« Il y a 4 milliards d’années, des pluies de comètes ont apporté 22 % du xénon terrestre »

Le xénon détecté en 2016 par Rosetta sur Tchouri n’a rien de commun avec celui des météorites ou du soleil, révèle une étude publiée dans Science. Mais on en retrouve une fraction dans l’atmosphère terrestre, ce qui suggère que des comètes y pleuvaient régulièrement il y a 4 milliards d’années.

La mission Rosetta n’a pas dit son dernier mot, ni livré tous ses secrets. De nouvelles analyses du gaz de xénon détecté dans le panache de 67P/Churyumov-Gerasimenko, réalisées par l’équipe du Français Bernard Marty, viennent de montrer que cet élément, dans l’atmosphère terrestre, aurait en fait la même origine. De quoi appuyer l’hypothèse selon laquelle des comètes auraient se seraient intensément désintégrées dans l’atmosphère primitive de notre Terre et auraient contribué à sa composition actuelle ! Les résultats ont été publiés dans la prestigieuse revueScience.

Comment le xénon, cet élément qui figure gaz rares du tableau périodique des éléments, a-t-il pu jouer ce rôle de marqueur ? En fait, ce dernier a été détecté par Rosetta lors de son survol du 14 au 31 mai 2017 de la chevelure (aussi appelée coma) de la comète. Ce panache de gaz et de poussières se forme par sublimation des glaces du noyau à l’approche du soleil … or, les glaces de Tchouri sont plus vieilles que le système solaire !

Spectomètre

. C’est l’instrument ROSINA (Rosetta Orbiter Spectrometer For Ion and Neutral Analysis) de l’ESA, embarqué sur la sonde Rosetta, qui a permis de d’étudier le gaz noble, et notamment sa composition isotopique, c’est à dire son nombre de neutrons.

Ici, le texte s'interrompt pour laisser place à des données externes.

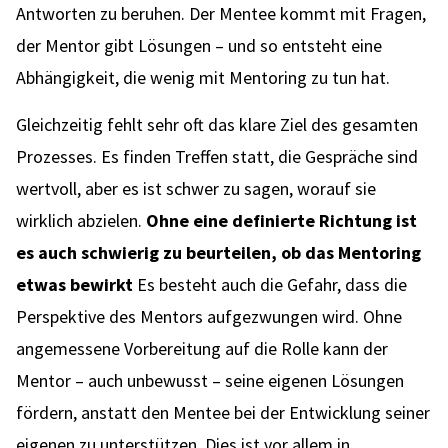
Antworten zu beruhen. Der Mentee kommt mit Fragen,
der Mentor gibt Lösungen – und so entsteht eine
Abhängigkeit, die wenig mit Mentoring zu tun hat.
Gleichzeitig fehlt sehr oft das klare Ziel des gesamten
Prozesses. Es finden Treffen statt, die Gespräche sind
wertvoll, aber es ist schwer zu sagen, worauf sie
wirklich abzielen.
Ohne eine definierte Richtung ist
es auch schwierig zu beurteilen, ob das Mentoring
etwas bewirkt
Es besteht auch die Gefahr, dass die
Perspektive des Mentors aufgezwungen wird. Ohne
angemessene Vorbereitung auf die Rolle kann der
Mentor – auch unbewusst – seine eigenen Lösungen
fördern, anstatt den Mentee bei der Entwicklung seiner
eigenen zu unterstützen. Dies ist vor allem in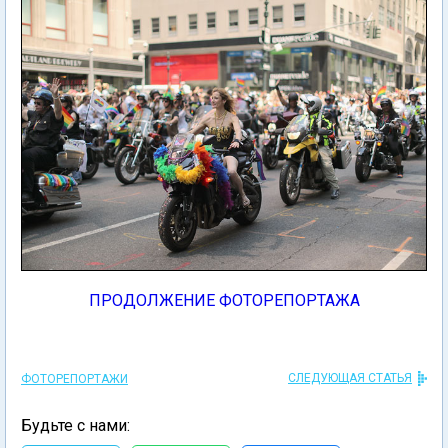
ПРОДОЛЖЕНИЕ ФОТОРЕПОРТАЖА
СЛЕДУЮЩАЯ СТАТЬЯ
ФОТОРЕПОРТАЖИ
Будьте с нами:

C’est là que les astrophysiciens ont rencontré une sacrée surprise : le xénon de Tchouri est moins riche en isotopes lourds (c’est à dire, en 136Xe) que le Xénon qu’on trouve couramment sur Terre. C’est ce que montre le graphe ci-dessous, extrait de la publication. « La courbe de répartition isotopique observée sur Tchouri ne correspond pas à celle des météorites ou du vent solaire », écrivent les chercheurs. En revanche, considérer un « mélange entre le xénon de Tchouri et celui du système solaire permet de reconstituer précisément la composition de l’atmosphère terrestre primordiale » (notée U-Xe ci-dessous).

1/5 de l’atmosphère terrestre due aux comètes

Verdict : le xénon pré-stellaire de Tchouri interviendrait à hauteur de « 17 à 27% dans l’atmosphère actuelle », ce qui signifie que la Terre a certainement été alimentée en xénon par de nombreuses comètes qui s’y seraient écrasées pendant la formation de son atmosphère. Quant au xénon restant, dit « chondritique », il proviendrait des météorites ayant frappé la Terre, … ou des morceaux de météorites qui entrent en composition du noyau terrestre, révèle aussi l’étude.

Pluies célestes

À quand remonte cette époque lointaine où les comètes et les météorites pleuvaient régulièrement sur la Terre ? Les chercheurs la datent à l’Hadéen, tout premier éon géologique de l’histoire de la Terre… soit donc il y a environ 4 milliards d’années environ. Les données recueillies durant la mission Rosetta, qui a tiré officiellement sa révérence fin 2016, alimenteront encore au moins une décennie de publications. Et celle-ci ne manque pas de panache.